Читать книгу Red and White: A Tale of the Wars of the Roses онлайн | страница 4
What it shut out beside the prospect was a great deal, of which little was known to Frideswide, and much less to Dorathie. They lived at a period of which we, sheltered in a country which has not known war for two hundred years, can barely form an adequate idea. For fourteen years—namely, since Frideswide was five years old, and longer than Dorathie's life—England had been torn asunder by civil warfare. Nor was it over yet. The turbulent past had been sad enough, but the worst was yet to come.
Never, since the cessation of the Heptarchy, had a more terrible time been seen than the Wars of the Roses. In this struggle above all others, family convictions were divided, and family love rent asunder. Father and son, brother and brother, uncle and nephew, constantly took opposite sides: and every warrior on each side was absolutely sure that all shadow of right lay with his candidate, and that the "rebel and adversary" of his chosen monarch had not an inch of ground to stand on.
Nor was the question of right so clear and indisputable as in this nineteenth century we are apt to think.

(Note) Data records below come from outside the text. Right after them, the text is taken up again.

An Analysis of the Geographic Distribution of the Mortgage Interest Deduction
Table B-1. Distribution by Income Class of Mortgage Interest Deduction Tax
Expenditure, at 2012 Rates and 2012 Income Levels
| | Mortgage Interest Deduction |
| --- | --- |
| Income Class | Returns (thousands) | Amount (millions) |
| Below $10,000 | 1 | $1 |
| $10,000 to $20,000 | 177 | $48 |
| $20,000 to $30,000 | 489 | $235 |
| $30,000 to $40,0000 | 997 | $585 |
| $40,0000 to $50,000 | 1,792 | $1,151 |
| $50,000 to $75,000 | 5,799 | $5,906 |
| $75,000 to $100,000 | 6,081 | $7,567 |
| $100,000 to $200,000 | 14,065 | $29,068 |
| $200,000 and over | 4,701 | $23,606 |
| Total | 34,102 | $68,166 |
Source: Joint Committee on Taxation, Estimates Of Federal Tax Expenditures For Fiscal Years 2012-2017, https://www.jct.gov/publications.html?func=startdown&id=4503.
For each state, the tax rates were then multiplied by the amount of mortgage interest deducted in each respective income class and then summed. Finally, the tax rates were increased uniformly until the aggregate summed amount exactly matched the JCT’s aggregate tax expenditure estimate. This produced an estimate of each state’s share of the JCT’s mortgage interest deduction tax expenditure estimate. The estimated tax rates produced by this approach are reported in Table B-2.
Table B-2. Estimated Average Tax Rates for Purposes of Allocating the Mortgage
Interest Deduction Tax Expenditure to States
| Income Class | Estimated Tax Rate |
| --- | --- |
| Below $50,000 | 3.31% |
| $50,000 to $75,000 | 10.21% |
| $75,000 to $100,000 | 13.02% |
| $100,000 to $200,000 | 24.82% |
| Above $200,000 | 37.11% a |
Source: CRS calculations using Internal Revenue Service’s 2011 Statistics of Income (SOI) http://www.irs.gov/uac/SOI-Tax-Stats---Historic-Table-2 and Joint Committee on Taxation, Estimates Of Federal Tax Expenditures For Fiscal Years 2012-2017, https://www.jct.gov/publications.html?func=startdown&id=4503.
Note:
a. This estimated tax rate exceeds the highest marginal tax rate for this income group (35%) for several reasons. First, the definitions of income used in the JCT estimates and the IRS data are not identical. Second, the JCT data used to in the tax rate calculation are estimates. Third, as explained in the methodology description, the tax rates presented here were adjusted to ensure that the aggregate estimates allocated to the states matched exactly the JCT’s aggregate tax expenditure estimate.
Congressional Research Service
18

To our eyes, regarding the matter in the light of modern law, it appears certain that Edward IV. was the rightful heir of the crown, and that there was no room for dispute in the matter. But the real point in dispute was the very important one, what the law of succession really was. Was it any bar that Edward claimed through a female? The succession of all the kings from the Empress Maud might be fairly held to settle this item in Edward's favour. But the real difficulty, which lay beyond, was not so easily solved.
Very little understood at present is the law of non-representation, the old "custom of England," which was also the custom of Artois, and several other provinces. According to this law, if a son of the king should predecease his father, leaving issue, that issue was barred from the throne. They were not to be allowed to represent their dead father. The right of succession passed at once to the next son of the monarch.